YOUR OBJECTIVE. What is needed is a copy of each line in the listing that contains "when".

EXERCISE MATERIAL.
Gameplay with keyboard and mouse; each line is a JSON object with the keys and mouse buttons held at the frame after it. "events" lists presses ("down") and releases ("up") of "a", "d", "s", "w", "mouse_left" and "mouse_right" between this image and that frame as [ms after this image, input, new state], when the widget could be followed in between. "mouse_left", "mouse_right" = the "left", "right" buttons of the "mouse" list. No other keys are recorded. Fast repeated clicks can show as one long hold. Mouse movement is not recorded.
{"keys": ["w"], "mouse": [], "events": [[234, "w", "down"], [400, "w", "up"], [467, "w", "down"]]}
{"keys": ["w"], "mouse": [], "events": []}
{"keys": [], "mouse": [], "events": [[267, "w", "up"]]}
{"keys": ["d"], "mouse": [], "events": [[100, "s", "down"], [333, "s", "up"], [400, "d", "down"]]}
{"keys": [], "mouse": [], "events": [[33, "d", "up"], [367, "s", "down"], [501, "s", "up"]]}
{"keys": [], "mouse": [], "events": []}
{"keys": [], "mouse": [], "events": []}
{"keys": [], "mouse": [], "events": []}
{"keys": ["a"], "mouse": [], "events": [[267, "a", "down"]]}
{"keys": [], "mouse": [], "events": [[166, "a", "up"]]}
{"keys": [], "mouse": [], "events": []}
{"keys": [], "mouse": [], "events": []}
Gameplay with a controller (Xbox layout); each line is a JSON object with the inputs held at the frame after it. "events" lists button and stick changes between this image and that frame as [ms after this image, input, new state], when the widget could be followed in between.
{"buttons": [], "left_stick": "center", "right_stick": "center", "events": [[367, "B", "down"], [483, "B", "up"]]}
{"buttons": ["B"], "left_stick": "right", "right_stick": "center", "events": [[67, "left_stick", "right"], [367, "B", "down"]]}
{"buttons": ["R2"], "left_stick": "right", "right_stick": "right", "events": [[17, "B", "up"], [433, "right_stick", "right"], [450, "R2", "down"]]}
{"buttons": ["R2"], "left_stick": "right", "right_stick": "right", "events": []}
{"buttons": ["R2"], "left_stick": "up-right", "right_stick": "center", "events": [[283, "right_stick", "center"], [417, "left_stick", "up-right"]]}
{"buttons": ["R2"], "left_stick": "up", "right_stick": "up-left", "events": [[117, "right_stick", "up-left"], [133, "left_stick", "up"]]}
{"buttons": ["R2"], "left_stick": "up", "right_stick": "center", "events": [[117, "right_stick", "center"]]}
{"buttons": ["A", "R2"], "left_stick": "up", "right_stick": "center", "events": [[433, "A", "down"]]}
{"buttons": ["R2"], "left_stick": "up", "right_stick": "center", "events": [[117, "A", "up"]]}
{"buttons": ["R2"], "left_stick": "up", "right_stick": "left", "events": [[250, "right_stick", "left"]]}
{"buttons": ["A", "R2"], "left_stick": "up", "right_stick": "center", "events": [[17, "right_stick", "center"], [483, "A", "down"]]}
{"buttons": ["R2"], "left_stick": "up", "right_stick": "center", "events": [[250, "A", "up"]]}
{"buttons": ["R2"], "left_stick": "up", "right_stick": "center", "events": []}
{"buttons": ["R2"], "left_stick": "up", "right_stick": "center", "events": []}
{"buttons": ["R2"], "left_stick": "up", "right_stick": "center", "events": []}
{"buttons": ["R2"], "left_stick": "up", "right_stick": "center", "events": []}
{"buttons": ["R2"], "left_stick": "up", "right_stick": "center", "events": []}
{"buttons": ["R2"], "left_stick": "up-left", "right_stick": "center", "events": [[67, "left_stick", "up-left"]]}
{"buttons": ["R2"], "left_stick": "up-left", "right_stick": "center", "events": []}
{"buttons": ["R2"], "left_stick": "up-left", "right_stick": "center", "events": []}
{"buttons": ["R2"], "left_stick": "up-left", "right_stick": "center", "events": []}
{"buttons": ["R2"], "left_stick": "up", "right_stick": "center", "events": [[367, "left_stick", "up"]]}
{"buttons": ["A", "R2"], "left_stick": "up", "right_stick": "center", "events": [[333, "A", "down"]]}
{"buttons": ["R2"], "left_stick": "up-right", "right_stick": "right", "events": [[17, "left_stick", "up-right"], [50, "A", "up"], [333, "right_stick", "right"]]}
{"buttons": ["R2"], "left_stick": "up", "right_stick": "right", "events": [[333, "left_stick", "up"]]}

SOLUTION TO THIS TASK.
Gameplay with keyboard and mouse; each line is a JSON object with the keys and mouse buttons held at the frame after it. "events" lists presses ("down") and releases ("up") of "a", "d", "s", "w", "mouse_left" and "mouse_right" between this image and that frame as [ms after this image, input, new state], when the widget could be followed in between. "mouse_left", "mouse_right" = the "left", "right" buttons of the "mouse" list. No other keys are recorded. Fast repeated clicks can show as one long hold. Mouse movement is not recorded.
Gameplay with a controller (Xbox layout); each line is a JSON object with the inputs held at the frame after it. "events" lists button and stick changes between this image and that frame as [ms after this image, input, new state], when the widget could be followed in between.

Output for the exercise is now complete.